[THE DATA — start]

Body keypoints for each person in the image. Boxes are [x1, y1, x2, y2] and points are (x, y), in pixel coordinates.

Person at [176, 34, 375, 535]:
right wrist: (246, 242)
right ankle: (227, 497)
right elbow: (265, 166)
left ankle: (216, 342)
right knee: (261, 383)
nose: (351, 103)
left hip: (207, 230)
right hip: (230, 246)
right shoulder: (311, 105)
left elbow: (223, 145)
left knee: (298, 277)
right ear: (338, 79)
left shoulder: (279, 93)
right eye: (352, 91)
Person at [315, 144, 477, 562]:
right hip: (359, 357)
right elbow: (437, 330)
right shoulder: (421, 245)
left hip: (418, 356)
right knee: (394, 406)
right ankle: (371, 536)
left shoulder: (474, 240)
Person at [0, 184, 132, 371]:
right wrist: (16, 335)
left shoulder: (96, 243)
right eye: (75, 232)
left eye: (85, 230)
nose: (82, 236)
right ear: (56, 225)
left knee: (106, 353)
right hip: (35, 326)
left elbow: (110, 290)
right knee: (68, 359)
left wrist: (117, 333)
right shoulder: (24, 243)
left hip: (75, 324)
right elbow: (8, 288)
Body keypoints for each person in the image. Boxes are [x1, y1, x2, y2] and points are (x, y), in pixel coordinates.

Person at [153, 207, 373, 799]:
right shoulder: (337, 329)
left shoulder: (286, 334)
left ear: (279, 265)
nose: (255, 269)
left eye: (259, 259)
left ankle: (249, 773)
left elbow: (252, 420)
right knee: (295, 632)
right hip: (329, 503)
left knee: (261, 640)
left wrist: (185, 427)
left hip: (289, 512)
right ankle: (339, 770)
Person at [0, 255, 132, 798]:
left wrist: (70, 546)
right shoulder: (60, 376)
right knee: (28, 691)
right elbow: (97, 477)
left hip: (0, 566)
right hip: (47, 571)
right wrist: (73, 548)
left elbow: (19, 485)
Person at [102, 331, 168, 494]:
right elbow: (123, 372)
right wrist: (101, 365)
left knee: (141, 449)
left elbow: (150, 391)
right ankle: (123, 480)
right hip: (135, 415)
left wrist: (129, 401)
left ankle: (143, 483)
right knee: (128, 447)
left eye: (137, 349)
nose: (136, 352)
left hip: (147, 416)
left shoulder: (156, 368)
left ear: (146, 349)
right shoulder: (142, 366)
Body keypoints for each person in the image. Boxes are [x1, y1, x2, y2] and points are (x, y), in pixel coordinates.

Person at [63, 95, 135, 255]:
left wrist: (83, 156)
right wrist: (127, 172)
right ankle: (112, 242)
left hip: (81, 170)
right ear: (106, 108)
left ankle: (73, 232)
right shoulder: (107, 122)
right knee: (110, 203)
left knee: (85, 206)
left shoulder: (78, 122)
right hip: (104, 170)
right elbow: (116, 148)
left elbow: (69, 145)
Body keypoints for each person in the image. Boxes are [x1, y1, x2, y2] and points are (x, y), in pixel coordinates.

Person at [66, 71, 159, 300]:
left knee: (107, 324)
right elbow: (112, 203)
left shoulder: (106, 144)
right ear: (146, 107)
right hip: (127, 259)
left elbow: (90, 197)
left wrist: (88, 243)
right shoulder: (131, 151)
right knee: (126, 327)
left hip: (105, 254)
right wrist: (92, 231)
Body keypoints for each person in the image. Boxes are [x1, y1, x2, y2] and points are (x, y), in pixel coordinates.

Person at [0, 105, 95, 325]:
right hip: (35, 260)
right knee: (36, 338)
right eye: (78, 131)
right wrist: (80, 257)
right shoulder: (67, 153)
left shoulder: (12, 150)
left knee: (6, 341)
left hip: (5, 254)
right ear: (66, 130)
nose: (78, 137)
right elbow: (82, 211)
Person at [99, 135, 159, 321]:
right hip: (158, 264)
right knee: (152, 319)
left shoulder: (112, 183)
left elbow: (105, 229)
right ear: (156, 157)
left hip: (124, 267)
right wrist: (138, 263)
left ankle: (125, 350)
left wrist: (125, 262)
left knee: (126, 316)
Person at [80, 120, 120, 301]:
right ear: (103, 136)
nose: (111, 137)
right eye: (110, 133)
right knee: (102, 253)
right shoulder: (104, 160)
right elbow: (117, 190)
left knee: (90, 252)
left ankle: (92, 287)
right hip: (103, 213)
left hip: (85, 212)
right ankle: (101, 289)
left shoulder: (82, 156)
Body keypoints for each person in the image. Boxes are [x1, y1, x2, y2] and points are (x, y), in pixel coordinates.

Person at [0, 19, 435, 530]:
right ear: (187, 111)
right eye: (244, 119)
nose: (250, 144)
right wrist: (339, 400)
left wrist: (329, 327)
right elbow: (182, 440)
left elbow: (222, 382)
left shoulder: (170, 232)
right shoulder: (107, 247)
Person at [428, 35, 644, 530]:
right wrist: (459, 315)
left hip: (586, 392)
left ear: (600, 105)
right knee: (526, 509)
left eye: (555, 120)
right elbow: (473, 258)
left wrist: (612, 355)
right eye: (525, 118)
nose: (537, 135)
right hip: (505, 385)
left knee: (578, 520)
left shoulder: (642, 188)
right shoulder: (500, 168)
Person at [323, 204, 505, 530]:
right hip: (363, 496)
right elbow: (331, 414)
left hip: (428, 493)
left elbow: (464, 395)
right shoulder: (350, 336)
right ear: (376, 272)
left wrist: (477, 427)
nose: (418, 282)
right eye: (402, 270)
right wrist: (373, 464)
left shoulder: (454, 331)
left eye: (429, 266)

[THE DATA — finish]

EXERCISE GOAL — Transcribe exactly the lines from the one containing "left shoulder: (106, 144)" through the end of the records, both included, and nothing else.

REPLY TO THE TASK —
left shoulder: (106, 144)
right ear: (146, 107)
right hip: (127, 259)
left elbow: (90, 197)
left wrist: (88, 243)
right shoulder: (131, 151)
right knee: (126, 327)
left hip: (105, 254)
right wrist: (92, 231)
Body keypoints for each person in the image. Boxes are [x1, y1, x2, y2] and points are (x, y), in pixel coordinates.

Person at [0, 105, 95, 325]:
right hip: (35, 260)
right knee: (36, 338)
right eye: (78, 131)
right wrist: (80, 257)
right shoulder: (67, 153)
left shoulder: (12, 150)
left knee: (6, 341)
left hip: (5, 254)
right ear: (66, 130)
nose: (78, 137)
right elbow: (82, 211)
Person at [99, 135, 159, 321]:
right hip: (158, 264)
right knee: (152, 319)
left shoulder: (112, 183)
left elbow: (105, 229)
right ear: (156, 157)
left hip: (124, 267)
right wrist: (138, 263)
left ankle: (125, 350)
left wrist: (125, 262)
left knee: (126, 316)
Person at [80, 120, 120, 301]:
right ear: (103, 136)
nose: (111, 137)
right eye: (110, 133)
right knee: (102, 253)
right shoulder: (104, 160)
right elbow: (117, 190)
left knee: (90, 252)
left ankle: (92, 287)
right hip: (103, 213)
left hip: (85, 212)
right ankle: (101, 289)
left shoulder: (82, 156)
Body keypoints for each person in the image. Boxes are [x1, y1, x2, y2] and points are (x, y), in pixel coordinates.

Person at [0, 19, 435, 530]:
right ear: (187, 111)
right eye: (244, 119)
nose: (250, 144)
right wrist: (339, 400)
left wrist: (329, 327)
right elbow: (182, 440)
left elbow: (222, 382)
left shoulder: (170, 232)
right shoulder: (107, 247)
Person at [428, 35, 644, 530]:
right wrist: (459, 315)
left hip: (586, 392)
left ear: (600, 105)
right knee: (526, 509)
left eye: (555, 120)
right elbow: (473, 258)
left wrist: (612, 355)
right eye: (525, 118)
nose: (537, 135)
right hip: (505, 385)
left knee: (578, 520)
left shoulder: (642, 188)
right shoulder: (500, 168)
Person at [323, 204, 505, 530]:
right hip: (363, 496)
right elbow: (331, 414)
left hip: (428, 493)
left elbow: (464, 395)
right shoulder: (350, 336)
right ear: (376, 272)
left wrist: (477, 427)
nose: (418, 282)
right eye: (402, 270)
right wrist: (373, 464)
left shoulder: (454, 331)
left eye: (429, 266)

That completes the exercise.